Reflections on the day after Christmas

26 Dec

Back to work this morning, and the natural question that came across the counter – both ways – was “How was your Christmas?”

Most people smiled and had positive comments. What I found remarkable were the two women – regulars – who came in at different times and each launched into quite a long diatribe about how they really hated Christmas and how hard this one was because of all the presents they had; all the waves of people coming at different times and the resultant cleanup.

“Wow,” I thought. “Really?”

I just sort of got busy getting their order ready. I listened but I didn’t give them any validation. I shared about going to a Seniors’ Home and singing.

When you’re working a register at a restaurant counter you have to maintain a delicate balance of what you can say to people because they’re “regulars” and you get to know them better, and restrictions that fall under the “the customer is always right” clause.

Some days I feel more like a confessional, which I suppose is good from the standpoint that it shows a degree of trust. But then I’ve had total strangers open up and tell me their entire life story at a bus stop. Plus a lot of people seem to think I’m a Nun – so who knows?

But what I really wanted to ask those two ladies was “Did you know that there were kids writing to the Macy’s Santa this year asking for food, and clothes – or jobs for their parents – and you’re complaining because you had so much to clean-up from too many gifts?”

But I just bagged up their food, smiled and wished them a good day.

This evening I was reading a blog post from one of my associates with the Learning Center for Human Development, Lois. She shared about the joys of cleaning up after the Christmas chaos, about the good feeling of bringing things back into order. Loved it! See: AppreciatingLife: Clean Up

I remember many Christmas mornings at my Aunt Grace’s house in Easton, PA. Their little dog, Sally, had a ball tearing through the wrapping paper all over the floor, and we all just sat around after the last present was opened watching this little bundle of fur have the time of her life tunneling under and racing all around the many colored balled up and crumpled sheets of paper.

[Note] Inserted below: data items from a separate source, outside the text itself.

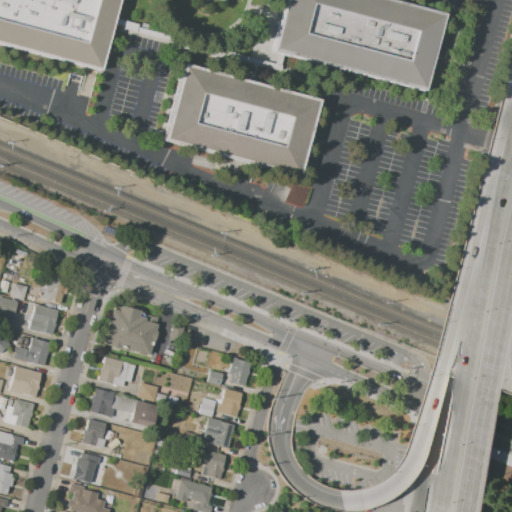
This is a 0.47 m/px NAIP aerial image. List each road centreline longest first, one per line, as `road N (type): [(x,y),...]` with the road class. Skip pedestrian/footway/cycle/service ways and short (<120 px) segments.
road 1 (primary): [(504,187),(400,474),(364,500),(340,503)]
road 2 (primary): [(504,187),(443,511)]
road 3 (secondary): [(0,223),(281,346)]
road 4 (residential): [(101,253),(34,511)]
road 5 (secondary): [(306,358),(441,418)]
road 6 (secondary): [(313,344),(179,288)]
road 7 (secondary): [(445,399),(313,344)]
road 8 (primary): [(470,511),(494,391)]
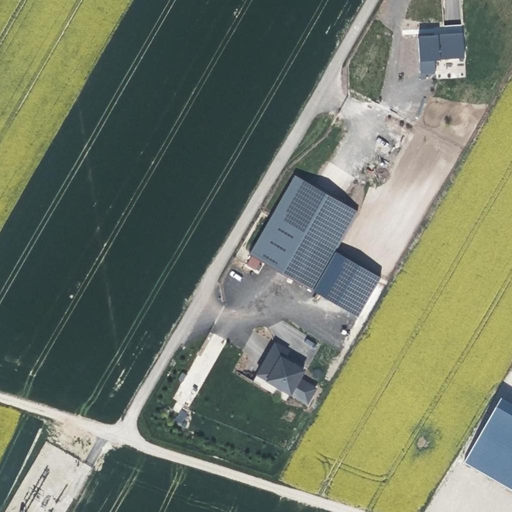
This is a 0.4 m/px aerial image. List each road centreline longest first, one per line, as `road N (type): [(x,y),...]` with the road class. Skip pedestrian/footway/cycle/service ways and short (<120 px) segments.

My Uncle Buster would add to her joy by burying her in the sheets just as she emerged up through them! Then when she had finally exhausted herself, we all pitched in to pick up the remnants and the kids went down to the basement to play at the pool table while the adults moved on to helping with the holiday dinner preparations.

Talk about waves of people coming through the door – we had twenty to thirty during the day, all walking through the door at various times throughout the day to recreate the original scene of opening presents and watching Sally go crazy all over again.

Creating our own experience is a practice that has been validated from philosophers, coaches, motivational speakers, successful business people, to Quantum Physicists.

It begins with deciding what we want and then utilizing visualization, journaling, and positive “self-speak” that reinforces the vision.

Like attracts Like. That’s another scientific Principle. What’s been discovered is that it applies to the relationship between how we think, feel and the type and quality of life we live.

Grandmother Pa’Ris’Ha, my spiritual mentor and Elder has said, “The key to open your life is absolute appreciation for everything in your life.”

Oprah Winfrey has said “I know for sure that what we dwell on is who we become.”

Both women reinforce what science is now revealing to us in many ways has been reflected in the old, old adage: “When you look at glass containing water half way up – do you see a glass half empty or half full?”

As long as I look upon life with appreciation, as I have learned by observing Grandmother Pa’Ris’Ha, and open myself to receive by giving of myself, I will see/create a glass that is filling up and overflowing with blessings!